Tuesday, July 27, 2010

Markings

"We cannot afford to forget any experience, not even the most painful." ~ Dag Hammarskjold

Dag Hammarskjold was a Swedish diplomat who became the first Secretary-General of the United Nations. His book Markings is a collection of notes, poems, philosophical musings, insights on life and the challenges of being human in the modern world.

I discovered Hammarskjold's book in June 1993. Of his book I wrote in my own journal, "an honest, deep 'picking at the scabs' trying to understand the mysteries of injury and healing, pain and meaning. And good writing, too." And later I referred to it as a "treasure chest filled with gold pieces."

There are a number of themes he explores in the book, from his inner spiritual quest to the challenges of balancing public and private life. One would never know from reading the excerpts from his journals that he had been a man with such public influence and responsibility. The candor of his personal wrestlings is what gives the book its power.

Here are a few "gold pieces" for consideration from Hammarskjold.

1) I am reading about some persons, long dead. Surreptitiously, other names insert themselves into the text, and, presently, I am reading about us, as we shall be when we are the past. Most has utterly vanished. Problems which were once so vital spread themselves over the pages as cold abstractions--simple ones, but we failed to understand them. We appear as rather stupid, foolish, self-seeking puppets, moved by obvious strings which, now and then, get tangled up.

It is no caricature that I encounter in the distorting mirror of historial research. Simply the proof that it has all been vanity.

2) Is life so wretched? Isn't it rather your hands are too small, your vision which is muddled? You are the one who must grow up.

3) We are not permitted to choose the frame of our destiny. But what we put into it is ours. He who wills adventure will experience it--according to the measure of his courage.

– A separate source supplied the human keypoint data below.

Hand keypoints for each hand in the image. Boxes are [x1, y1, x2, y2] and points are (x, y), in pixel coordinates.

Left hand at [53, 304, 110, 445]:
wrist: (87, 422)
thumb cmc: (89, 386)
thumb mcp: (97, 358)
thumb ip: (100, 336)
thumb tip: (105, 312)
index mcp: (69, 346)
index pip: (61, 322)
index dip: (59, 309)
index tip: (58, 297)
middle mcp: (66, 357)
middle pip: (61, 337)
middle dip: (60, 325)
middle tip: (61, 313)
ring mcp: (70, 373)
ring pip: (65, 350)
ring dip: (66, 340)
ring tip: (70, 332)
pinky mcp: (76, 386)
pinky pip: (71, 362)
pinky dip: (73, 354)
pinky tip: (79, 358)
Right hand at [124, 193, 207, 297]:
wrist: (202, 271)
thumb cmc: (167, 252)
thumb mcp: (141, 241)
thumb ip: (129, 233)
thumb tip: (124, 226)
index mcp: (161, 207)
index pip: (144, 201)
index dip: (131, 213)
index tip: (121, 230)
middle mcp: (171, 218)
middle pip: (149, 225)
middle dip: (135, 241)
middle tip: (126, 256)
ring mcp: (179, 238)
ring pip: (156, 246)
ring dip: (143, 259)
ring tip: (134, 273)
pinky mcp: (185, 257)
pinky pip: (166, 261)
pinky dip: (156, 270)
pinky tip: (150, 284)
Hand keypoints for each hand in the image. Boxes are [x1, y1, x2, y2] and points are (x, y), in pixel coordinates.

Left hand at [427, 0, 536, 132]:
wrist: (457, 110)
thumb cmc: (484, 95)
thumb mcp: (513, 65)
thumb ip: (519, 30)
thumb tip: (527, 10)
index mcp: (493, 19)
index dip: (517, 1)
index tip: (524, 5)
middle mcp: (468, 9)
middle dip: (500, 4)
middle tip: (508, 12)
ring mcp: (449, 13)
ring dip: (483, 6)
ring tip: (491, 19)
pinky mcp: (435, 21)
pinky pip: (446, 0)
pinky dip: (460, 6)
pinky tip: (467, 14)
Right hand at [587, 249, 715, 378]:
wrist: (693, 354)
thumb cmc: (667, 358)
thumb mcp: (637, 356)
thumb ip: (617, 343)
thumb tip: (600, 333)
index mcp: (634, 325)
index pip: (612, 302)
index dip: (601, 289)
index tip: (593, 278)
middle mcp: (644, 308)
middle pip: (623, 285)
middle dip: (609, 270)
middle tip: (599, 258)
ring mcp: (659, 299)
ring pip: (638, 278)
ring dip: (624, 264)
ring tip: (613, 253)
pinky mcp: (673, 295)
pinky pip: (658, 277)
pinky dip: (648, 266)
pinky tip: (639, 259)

He who wills sacrifice will be sacrified--according to the measure of the purity of his heart.

4) God does not die on the day when we cease to believe in a personal deity, but we die on the day when our lives cease to be illumined by the steady radiance, renewed daily, of a wonder, the source of which is beyond all reason.

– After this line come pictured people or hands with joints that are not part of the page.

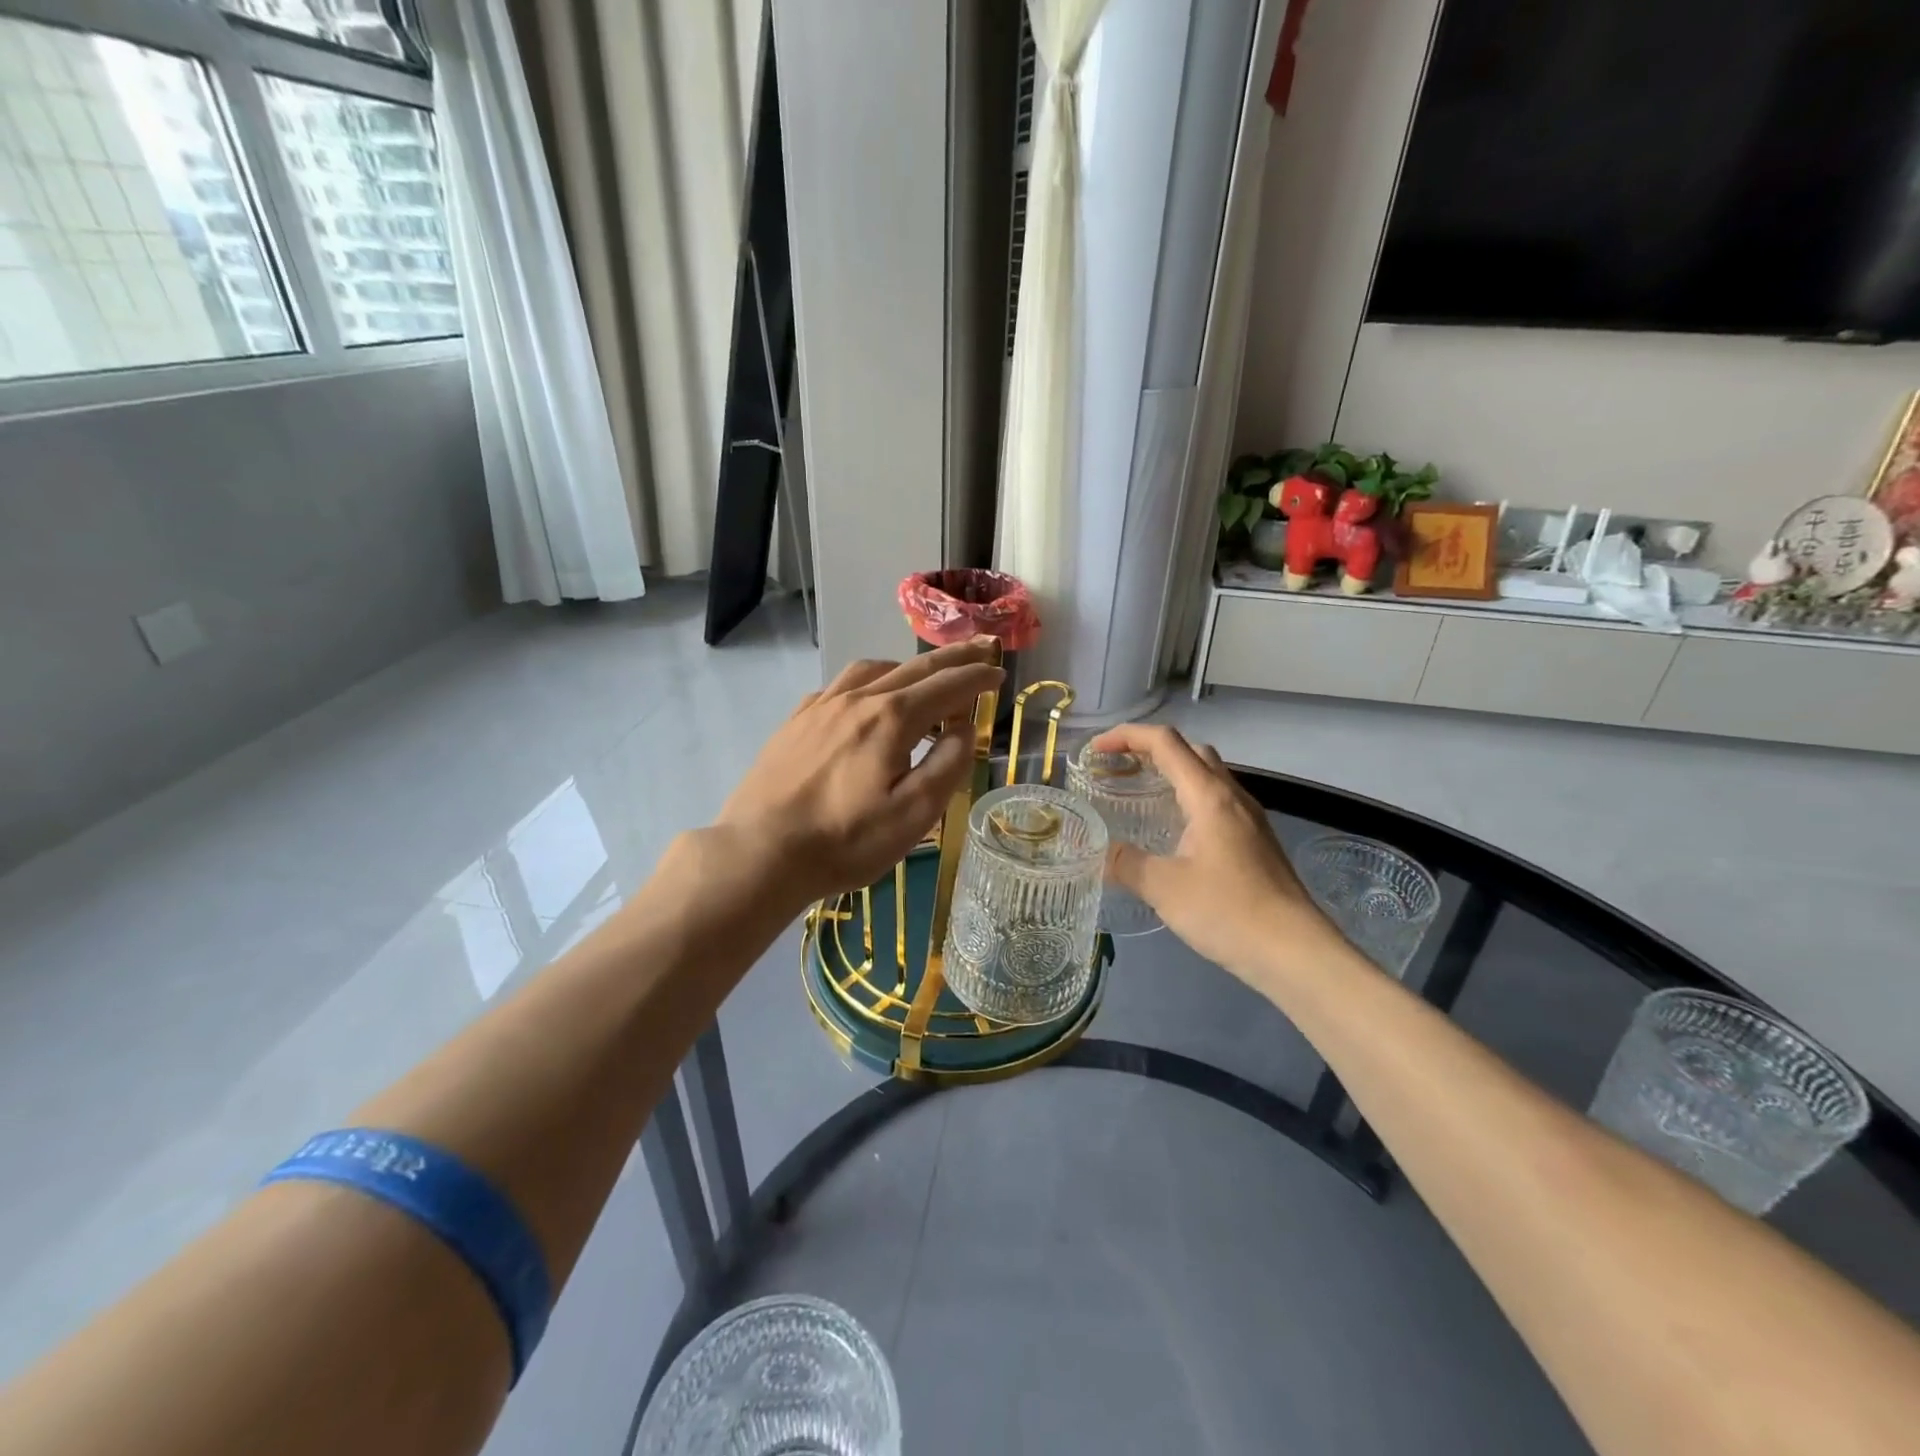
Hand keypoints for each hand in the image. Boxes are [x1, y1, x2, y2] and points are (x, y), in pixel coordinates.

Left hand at [715, 641, 1004, 908]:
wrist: (760, 852)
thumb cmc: (845, 840)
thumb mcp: (914, 814)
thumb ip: (948, 764)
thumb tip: (963, 728)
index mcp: (892, 718)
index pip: (947, 686)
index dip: (977, 677)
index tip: (999, 673)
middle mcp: (858, 699)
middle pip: (914, 667)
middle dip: (953, 658)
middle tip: (981, 648)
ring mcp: (821, 706)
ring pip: (872, 670)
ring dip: (907, 668)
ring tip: (922, 679)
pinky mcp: (796, 721)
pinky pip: (839, 686)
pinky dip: (867, 683)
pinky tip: (864, 702)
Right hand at [1090, 723, 1349, 986]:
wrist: (1295, 951)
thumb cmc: (1228, 911)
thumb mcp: (1164, 887)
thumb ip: (1125, 863)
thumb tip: (1097, 851)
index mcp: (1209, 795)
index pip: (1165, 742)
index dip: (1127, 736)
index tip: (1096, 750)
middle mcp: (1232, 796)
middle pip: (1190, 750)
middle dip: (1150, 749)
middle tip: (1118, 768)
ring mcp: (1249, 818)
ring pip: (1207, 775)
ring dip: (1172, 773)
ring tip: (1140, 794)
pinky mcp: (1256, 841)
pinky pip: (1217, 801)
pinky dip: (1188, 798)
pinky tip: (1174, 831)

5) Never look down to test the ground before taking your next step: only he who keeps his eye fixed on the far horizon will find his right road.

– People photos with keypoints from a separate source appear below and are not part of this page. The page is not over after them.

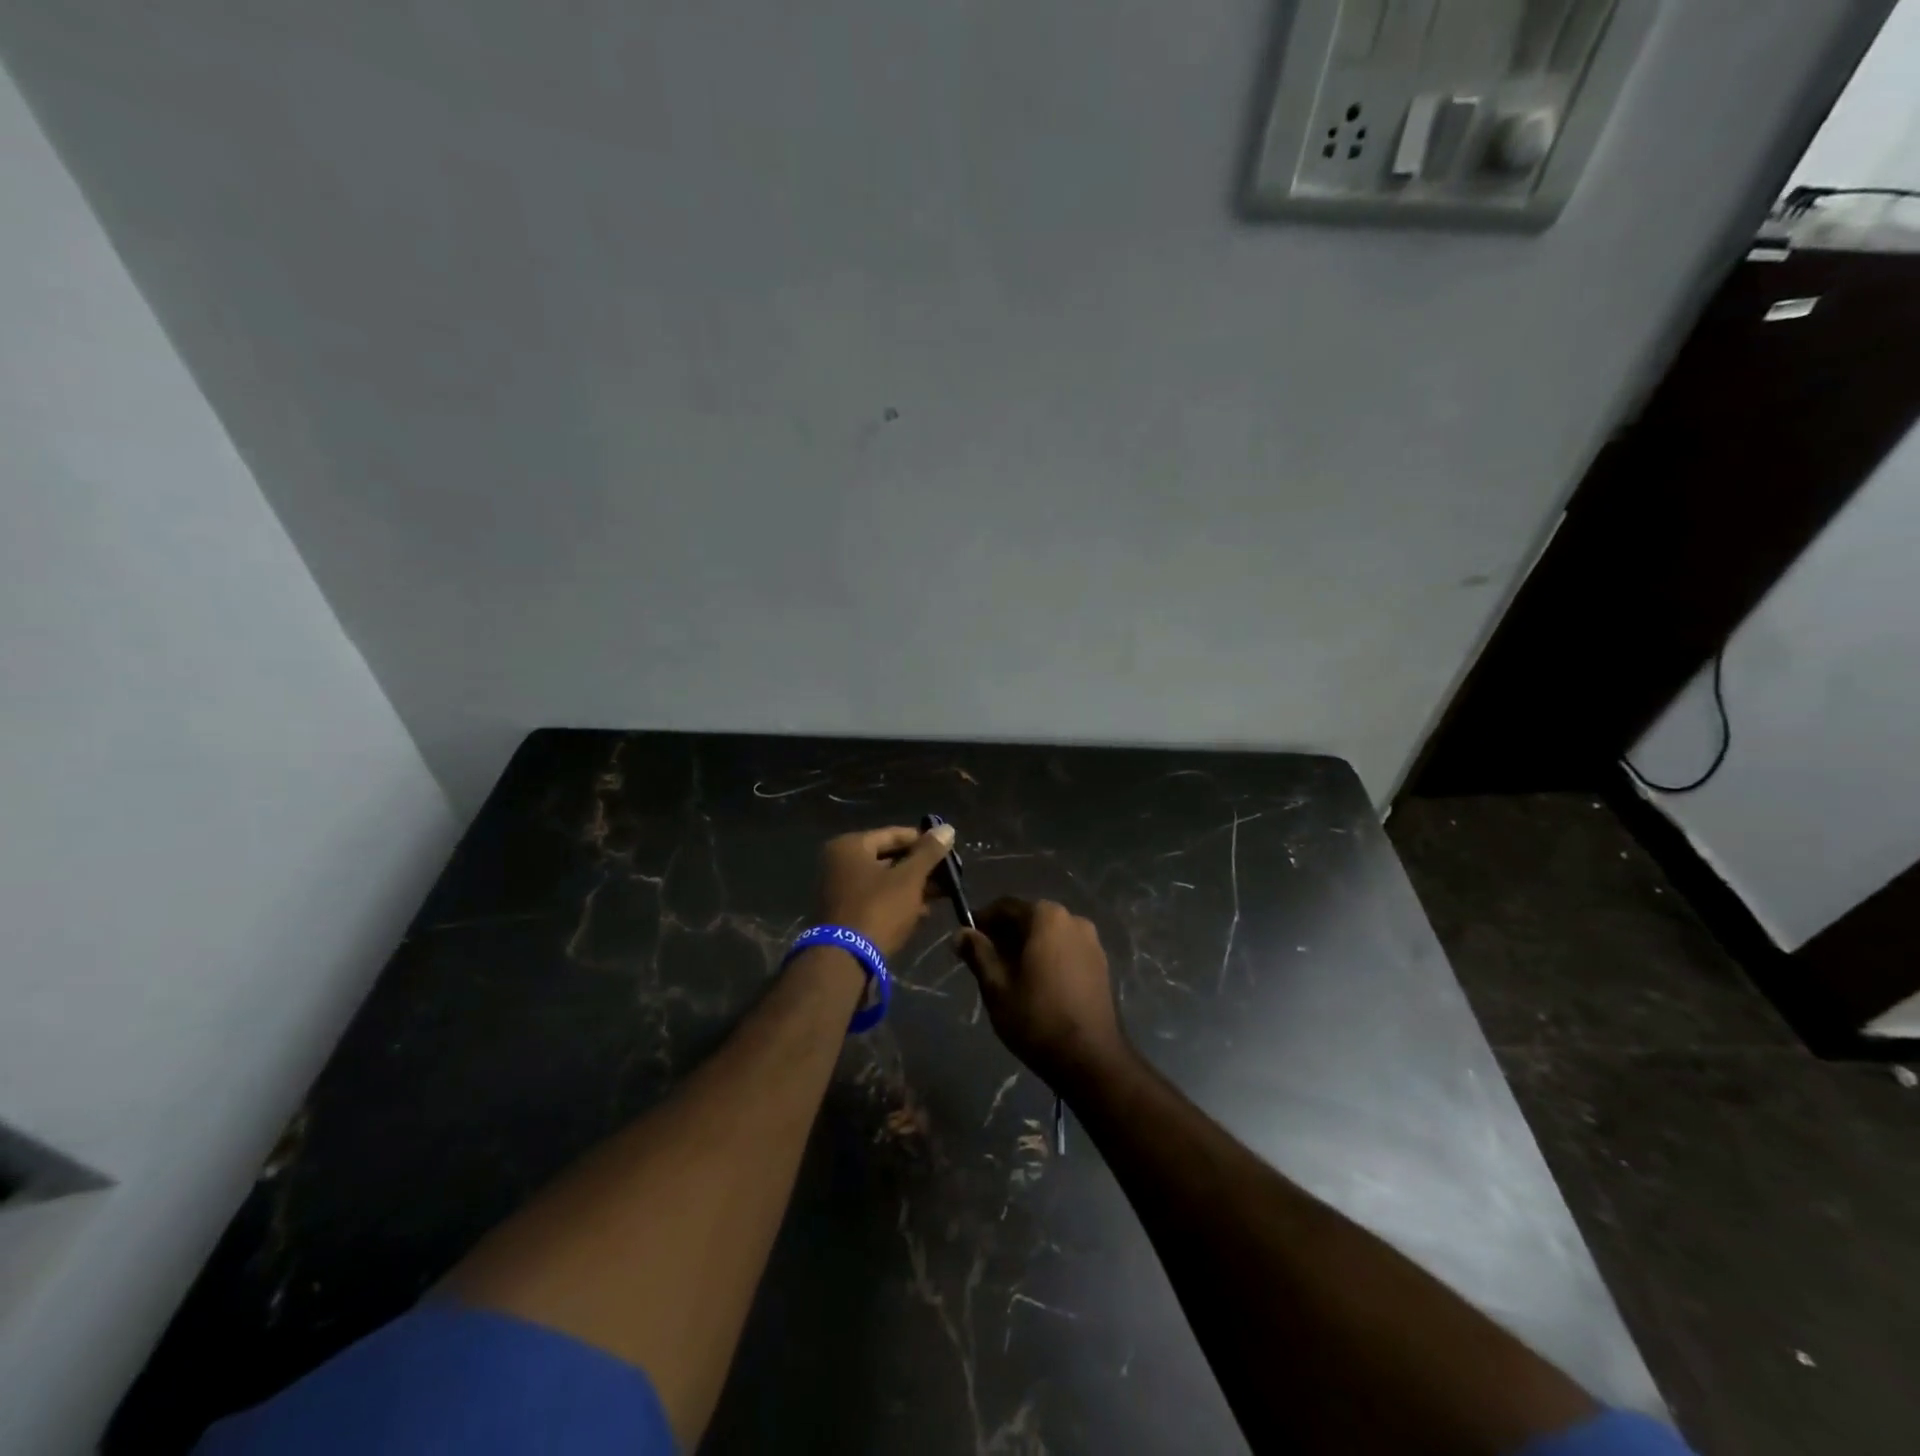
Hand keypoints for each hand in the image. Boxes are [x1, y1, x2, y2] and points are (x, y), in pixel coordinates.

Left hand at [814, 824, 955, 961]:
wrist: (846, 960)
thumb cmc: (878, 909)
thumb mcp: (909, 878)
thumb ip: (929, 852)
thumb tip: (948, 828)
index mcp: (850, 846)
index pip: (895, 834)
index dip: (925, 842)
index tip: (949, 852)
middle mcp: (840, 862)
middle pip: (890, 858)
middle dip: (921, 868)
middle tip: (949, 876)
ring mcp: (840, 889)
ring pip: (885, 881)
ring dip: (913, 887)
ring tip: (943, 895)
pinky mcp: (846, 913)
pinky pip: (877, 899)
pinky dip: (899, 902)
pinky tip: (923, 912)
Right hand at [955, 899, 1130, 1086]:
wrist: (1090, 1058)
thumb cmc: (1036, 1017)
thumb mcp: (996, 986)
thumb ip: (978, 953)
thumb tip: (960, 933)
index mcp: (1046, 917)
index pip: (1005, 907)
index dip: (982, 921)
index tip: (967, 941)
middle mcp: (1072, 919)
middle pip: (1029, 918)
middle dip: (1005, 935)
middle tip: (985, 962)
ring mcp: (1091, 941)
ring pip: (1048, 935)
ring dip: (1027, 947)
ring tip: (1008, 976)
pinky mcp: (1101, 963)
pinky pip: (1066, 949)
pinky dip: (1048, 957)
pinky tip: (1036, 984)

6) Never measure the height of a mountain, until you have reached the top. Then you will see how low it was.

7) The light died in the low clouds. Falling snow drank in the dusk. Shrouded in silence, the branches wrapped me in their peace. When the boundaries were erased, once again the wonder: that I exist.
The book, when released in 1964, quickly became a #1 New York Times Bestseller. It remained 31 weeks at the #1 position on the NYT Bestseller list, more than half a year... and worthy.

Thank you Mr. Hammarskjold for your service to humanity and for having shared this book of deeply personal and profound insights.